PROBLEM TO SOLVE. Reproduce the listing character for character, starting with the line that contains "209: (666, 234)" and continuing through the line that contains "19: (55, 335)". Include both of those lines.

EXCERPTED RECORDS.
- - -

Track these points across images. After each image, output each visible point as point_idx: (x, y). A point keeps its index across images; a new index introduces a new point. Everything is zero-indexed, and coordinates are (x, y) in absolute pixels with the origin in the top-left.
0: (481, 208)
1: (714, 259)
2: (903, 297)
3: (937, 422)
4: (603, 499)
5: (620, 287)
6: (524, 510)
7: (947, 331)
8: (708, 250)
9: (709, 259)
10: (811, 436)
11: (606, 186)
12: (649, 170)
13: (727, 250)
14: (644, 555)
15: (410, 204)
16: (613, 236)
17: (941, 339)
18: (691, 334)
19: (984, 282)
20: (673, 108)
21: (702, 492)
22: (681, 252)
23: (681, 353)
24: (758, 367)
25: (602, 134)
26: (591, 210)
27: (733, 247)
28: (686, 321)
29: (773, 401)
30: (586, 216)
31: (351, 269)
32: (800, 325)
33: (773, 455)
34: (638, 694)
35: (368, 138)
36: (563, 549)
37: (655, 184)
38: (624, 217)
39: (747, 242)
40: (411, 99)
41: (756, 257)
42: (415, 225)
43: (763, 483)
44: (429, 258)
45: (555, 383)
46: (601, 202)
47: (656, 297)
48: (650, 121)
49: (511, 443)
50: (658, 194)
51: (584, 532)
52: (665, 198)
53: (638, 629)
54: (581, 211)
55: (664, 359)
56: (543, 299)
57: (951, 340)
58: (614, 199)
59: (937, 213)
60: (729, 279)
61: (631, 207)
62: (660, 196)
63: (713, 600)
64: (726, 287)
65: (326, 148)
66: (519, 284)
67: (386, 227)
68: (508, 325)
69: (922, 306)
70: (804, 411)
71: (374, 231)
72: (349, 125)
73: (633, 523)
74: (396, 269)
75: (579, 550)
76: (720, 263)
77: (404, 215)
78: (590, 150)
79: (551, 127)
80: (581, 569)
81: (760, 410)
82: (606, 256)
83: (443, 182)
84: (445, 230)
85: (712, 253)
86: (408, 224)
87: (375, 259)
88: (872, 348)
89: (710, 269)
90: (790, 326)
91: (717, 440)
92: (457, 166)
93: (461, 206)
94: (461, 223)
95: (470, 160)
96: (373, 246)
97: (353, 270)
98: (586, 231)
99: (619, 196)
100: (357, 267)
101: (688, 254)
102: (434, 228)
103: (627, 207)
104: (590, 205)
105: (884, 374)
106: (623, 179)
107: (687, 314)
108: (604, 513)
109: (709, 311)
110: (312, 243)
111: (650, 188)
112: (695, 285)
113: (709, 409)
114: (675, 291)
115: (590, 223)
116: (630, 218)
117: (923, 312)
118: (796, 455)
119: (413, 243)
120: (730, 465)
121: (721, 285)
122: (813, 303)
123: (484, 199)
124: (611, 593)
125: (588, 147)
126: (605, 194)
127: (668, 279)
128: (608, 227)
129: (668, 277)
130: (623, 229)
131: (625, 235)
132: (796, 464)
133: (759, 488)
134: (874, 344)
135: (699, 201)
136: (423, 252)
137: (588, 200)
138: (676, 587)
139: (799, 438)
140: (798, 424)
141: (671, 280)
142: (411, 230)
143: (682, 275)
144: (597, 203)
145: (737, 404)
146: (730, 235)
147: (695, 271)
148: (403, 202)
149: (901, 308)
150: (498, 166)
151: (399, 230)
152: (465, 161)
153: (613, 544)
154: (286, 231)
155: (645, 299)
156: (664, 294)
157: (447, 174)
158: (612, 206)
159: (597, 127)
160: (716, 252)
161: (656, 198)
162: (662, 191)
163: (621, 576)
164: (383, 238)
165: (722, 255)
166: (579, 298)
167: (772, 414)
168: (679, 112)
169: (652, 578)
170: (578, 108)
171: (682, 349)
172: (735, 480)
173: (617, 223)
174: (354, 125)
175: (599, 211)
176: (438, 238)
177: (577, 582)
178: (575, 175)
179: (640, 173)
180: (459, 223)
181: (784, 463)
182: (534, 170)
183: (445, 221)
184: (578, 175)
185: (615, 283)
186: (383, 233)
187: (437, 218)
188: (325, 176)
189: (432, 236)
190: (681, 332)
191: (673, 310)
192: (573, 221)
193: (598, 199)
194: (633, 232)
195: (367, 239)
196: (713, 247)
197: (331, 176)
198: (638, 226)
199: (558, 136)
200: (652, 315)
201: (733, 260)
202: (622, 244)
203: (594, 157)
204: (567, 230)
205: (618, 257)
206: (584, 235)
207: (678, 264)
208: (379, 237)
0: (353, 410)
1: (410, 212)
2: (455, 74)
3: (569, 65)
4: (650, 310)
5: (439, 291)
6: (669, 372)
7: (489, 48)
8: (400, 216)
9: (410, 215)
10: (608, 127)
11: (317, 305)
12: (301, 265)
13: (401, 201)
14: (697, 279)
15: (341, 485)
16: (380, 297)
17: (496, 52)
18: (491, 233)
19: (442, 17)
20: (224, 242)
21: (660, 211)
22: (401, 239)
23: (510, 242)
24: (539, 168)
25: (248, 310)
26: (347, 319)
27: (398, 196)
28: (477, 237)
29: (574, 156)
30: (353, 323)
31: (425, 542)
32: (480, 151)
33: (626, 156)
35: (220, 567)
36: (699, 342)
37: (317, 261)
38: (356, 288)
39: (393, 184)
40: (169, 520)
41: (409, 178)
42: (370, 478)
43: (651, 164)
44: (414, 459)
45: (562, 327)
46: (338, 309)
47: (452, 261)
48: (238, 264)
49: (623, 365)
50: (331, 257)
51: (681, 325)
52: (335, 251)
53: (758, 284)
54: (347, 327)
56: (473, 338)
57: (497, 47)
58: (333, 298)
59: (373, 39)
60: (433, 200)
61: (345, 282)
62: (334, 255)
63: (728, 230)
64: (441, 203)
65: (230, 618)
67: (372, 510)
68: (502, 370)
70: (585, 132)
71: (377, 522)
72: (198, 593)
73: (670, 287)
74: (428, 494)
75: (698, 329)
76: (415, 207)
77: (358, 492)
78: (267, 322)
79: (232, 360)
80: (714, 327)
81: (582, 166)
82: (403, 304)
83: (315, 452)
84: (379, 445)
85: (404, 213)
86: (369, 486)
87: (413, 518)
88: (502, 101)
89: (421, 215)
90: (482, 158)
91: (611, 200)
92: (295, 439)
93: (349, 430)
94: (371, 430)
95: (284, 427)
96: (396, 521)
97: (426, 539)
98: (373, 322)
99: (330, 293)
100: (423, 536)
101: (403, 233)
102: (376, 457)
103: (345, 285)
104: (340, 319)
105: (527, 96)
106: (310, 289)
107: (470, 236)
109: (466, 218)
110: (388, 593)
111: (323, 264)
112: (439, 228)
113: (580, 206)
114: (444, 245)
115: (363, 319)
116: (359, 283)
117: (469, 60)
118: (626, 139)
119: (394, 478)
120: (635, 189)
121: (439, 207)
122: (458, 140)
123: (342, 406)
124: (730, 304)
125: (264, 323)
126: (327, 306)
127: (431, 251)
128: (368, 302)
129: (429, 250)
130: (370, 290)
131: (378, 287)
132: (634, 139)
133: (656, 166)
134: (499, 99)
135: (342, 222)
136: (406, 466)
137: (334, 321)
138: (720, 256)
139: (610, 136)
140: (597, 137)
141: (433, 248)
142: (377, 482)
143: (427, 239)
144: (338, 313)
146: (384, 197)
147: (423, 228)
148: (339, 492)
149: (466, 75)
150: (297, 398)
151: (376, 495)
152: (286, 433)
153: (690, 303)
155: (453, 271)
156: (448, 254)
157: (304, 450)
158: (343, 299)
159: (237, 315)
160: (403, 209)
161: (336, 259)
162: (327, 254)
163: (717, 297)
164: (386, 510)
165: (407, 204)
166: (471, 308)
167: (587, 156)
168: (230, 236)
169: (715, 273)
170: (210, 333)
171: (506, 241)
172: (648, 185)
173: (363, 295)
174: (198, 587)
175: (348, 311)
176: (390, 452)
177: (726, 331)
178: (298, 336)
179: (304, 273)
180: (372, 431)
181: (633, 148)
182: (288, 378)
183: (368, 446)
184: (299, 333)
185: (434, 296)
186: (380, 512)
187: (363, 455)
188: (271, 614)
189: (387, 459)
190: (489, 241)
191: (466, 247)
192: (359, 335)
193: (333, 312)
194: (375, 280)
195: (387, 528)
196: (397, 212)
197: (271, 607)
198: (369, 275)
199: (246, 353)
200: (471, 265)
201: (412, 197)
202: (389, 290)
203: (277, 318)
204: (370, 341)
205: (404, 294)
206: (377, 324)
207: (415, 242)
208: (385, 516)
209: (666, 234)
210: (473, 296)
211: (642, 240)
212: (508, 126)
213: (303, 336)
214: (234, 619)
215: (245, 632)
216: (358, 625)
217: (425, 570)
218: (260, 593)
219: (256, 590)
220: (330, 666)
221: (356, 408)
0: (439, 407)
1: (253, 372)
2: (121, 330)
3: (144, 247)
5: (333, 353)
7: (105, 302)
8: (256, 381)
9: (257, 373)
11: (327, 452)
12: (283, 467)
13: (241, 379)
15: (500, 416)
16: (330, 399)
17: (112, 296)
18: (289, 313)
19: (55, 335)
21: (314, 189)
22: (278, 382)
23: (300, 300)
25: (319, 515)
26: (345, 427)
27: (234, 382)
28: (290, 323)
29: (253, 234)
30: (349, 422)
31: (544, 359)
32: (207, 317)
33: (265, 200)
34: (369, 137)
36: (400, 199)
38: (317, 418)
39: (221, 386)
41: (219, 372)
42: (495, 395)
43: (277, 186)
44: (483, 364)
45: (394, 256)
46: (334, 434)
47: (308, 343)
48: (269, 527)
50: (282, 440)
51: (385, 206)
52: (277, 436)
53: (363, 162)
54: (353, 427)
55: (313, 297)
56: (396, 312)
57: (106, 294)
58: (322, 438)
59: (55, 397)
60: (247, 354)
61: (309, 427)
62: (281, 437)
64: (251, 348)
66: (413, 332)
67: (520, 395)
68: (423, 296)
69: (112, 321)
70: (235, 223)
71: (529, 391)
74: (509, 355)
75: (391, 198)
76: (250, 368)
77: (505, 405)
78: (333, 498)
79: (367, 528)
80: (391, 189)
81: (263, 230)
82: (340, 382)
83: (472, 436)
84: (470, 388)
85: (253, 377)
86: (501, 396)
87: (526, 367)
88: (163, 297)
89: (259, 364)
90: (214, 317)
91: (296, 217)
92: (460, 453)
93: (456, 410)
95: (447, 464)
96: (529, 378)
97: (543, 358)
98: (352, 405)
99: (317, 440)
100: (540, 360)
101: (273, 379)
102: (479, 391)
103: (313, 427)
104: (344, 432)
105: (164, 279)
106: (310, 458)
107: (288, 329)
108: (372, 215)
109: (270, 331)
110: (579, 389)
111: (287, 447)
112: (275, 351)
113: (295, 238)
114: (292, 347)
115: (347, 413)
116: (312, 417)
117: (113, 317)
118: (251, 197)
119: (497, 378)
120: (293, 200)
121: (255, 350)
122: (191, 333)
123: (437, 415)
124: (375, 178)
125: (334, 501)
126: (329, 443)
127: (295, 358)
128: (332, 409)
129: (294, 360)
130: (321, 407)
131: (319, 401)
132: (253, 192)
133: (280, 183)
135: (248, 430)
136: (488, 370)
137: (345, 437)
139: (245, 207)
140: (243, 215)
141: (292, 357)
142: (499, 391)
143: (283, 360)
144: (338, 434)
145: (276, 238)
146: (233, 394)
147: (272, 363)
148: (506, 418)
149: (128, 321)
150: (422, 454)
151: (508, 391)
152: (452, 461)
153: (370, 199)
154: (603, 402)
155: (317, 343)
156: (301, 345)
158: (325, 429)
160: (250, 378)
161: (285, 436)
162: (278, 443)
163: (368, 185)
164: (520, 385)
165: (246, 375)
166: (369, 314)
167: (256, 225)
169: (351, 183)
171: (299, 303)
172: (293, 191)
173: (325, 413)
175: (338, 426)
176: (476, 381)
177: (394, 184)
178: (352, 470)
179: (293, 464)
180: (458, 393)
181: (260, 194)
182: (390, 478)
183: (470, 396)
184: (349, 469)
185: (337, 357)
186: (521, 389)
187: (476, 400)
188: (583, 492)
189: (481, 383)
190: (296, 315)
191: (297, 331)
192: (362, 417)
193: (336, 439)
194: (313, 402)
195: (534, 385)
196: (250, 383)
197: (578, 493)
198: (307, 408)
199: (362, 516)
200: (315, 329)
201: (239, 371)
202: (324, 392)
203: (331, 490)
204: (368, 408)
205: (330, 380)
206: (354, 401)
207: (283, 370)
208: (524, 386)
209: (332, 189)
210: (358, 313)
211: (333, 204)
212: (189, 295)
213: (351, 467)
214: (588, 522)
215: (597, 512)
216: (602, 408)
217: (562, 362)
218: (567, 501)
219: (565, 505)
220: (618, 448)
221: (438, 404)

- - -

SOLUTION.
209: (666, 234)
210: (473, 296)
211: (642, 240)
212: (508, 126)
213: (303, 336)
214: (234, 619)
215: (245, 632)
216: (358, 625)
217: (425, 570)
218: (260, 593)
219: (256, 590)
220: (330, 666)
221: (356, 408)
0: (439, 407)
1: (253, 372)
2: (121, 330)
3: (144, 247)
5: (333, 353)
7: (105, 302)
8: (256, 381)
9: (257, 373)
11: (327, 452)
12: (283, 467)
13: (241, 379)
15: (500, 416)
16: (330, 399)
17: (112, 296)
18: (289, 313)
19: (55, 335)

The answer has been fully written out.